Dans ce contexte, on ne peut pas affirmer que ce gaz naturel constitue une source d’énergie de « transition », selon le biologiste Claude Villeneuve, spécialiste des questions climatiques. « Si on fait de la restriction mentale et qu’on ne parle que du gain de l’utilisation du gaz, par rapport à d’autres combustibles, on trompe les gens », laisse-t-il tomber.

« À l’extraction, le gaz peut avoir des impacts qui sont beaucoup plus importants, selon la source.
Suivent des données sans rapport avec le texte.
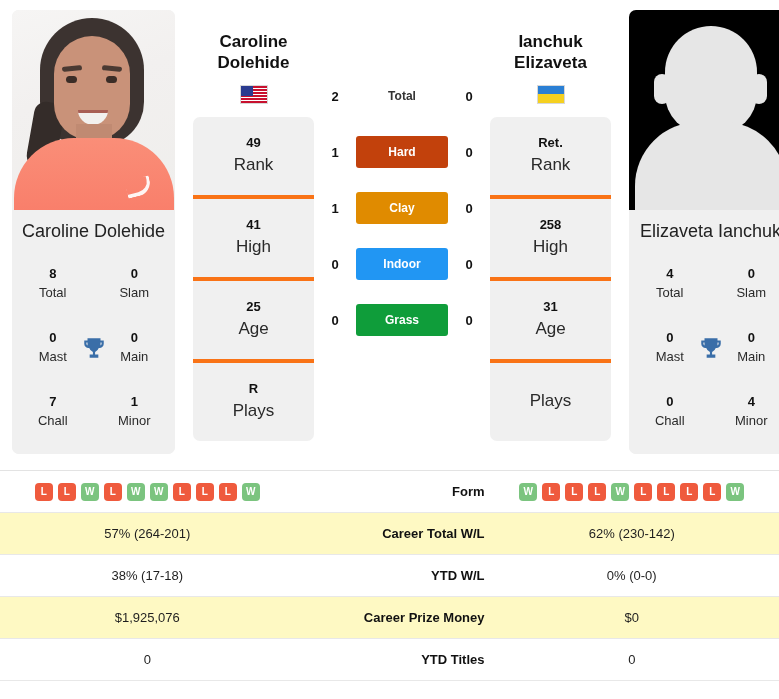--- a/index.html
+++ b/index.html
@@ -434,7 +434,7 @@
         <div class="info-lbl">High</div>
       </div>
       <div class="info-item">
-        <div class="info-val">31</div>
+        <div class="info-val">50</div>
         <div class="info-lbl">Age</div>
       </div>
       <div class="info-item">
Dans le cas des gisements exploités par fracturation, les émissions de gaz à effet de serre en amont sont de neuf à douze fois plus importantes que pour le gaz naturel conventionnel. Et le gaz peut s’échapper ailleurs, pendant très longtemps. On peut aussi utiliser jusqu’à 10 millions de litres d’eau pour chaque forage. Ça peut entraîner une contamination des eaux souterraines. »

Santé humaine

 

Pour le Dr Éric Nobaert, de l’Association canadienne des médecins pour l’environnement, l’évaluation du projet devrait en outre tenir compte des risques pour la santé humaine.

« Il y a plusieurs études qui indiquent une association entre la fracturation hydraulique et des problèmes de santé importants. On constate notamment des retards de croissance chez les bébés, mais aussi des malformations cardiaques et neurologiques. On voit aussi davantage de problèmes d’hospitalisation liés à des problèmes pulmonaires, cardiaques, etc. Ce sont tous des signaux très inquiétants qui nous incitent à la prudence, selon le principe de précaution. »

Pour les groupes environnementaux, il ne fait d’ailleurs aucun doute que l’exploitation du gaz doit faire partie de l’étude environnementale québécoise. « L’évaluation de ce projet permettra de juger du nouveau « test climat » qui est dorénavant intégré aux évaluations environnementales au Québec, et il serait désastreux que ce dernier perde toute sa crédibilité dès le départ », estime Patrick Bonin, de Greenpeace.

Avis public

L’entreprise Gazoduq, filiale de GNL Québec, vient de publier un « Avis public » pour « inviter » les citoyens à faire part au MELCC, d’ici le 18 janvier, de leurs « observations » sur les enjeux que l’étude d’impact québécoise du gazoduc devrait aborder. Qui plus est, selon l’Office national de l’énergie, la décision d’autoriser ou non la construction reviendra au gouvernement fédéral, puisqu’il s’agit d’une conduite interprovinciale.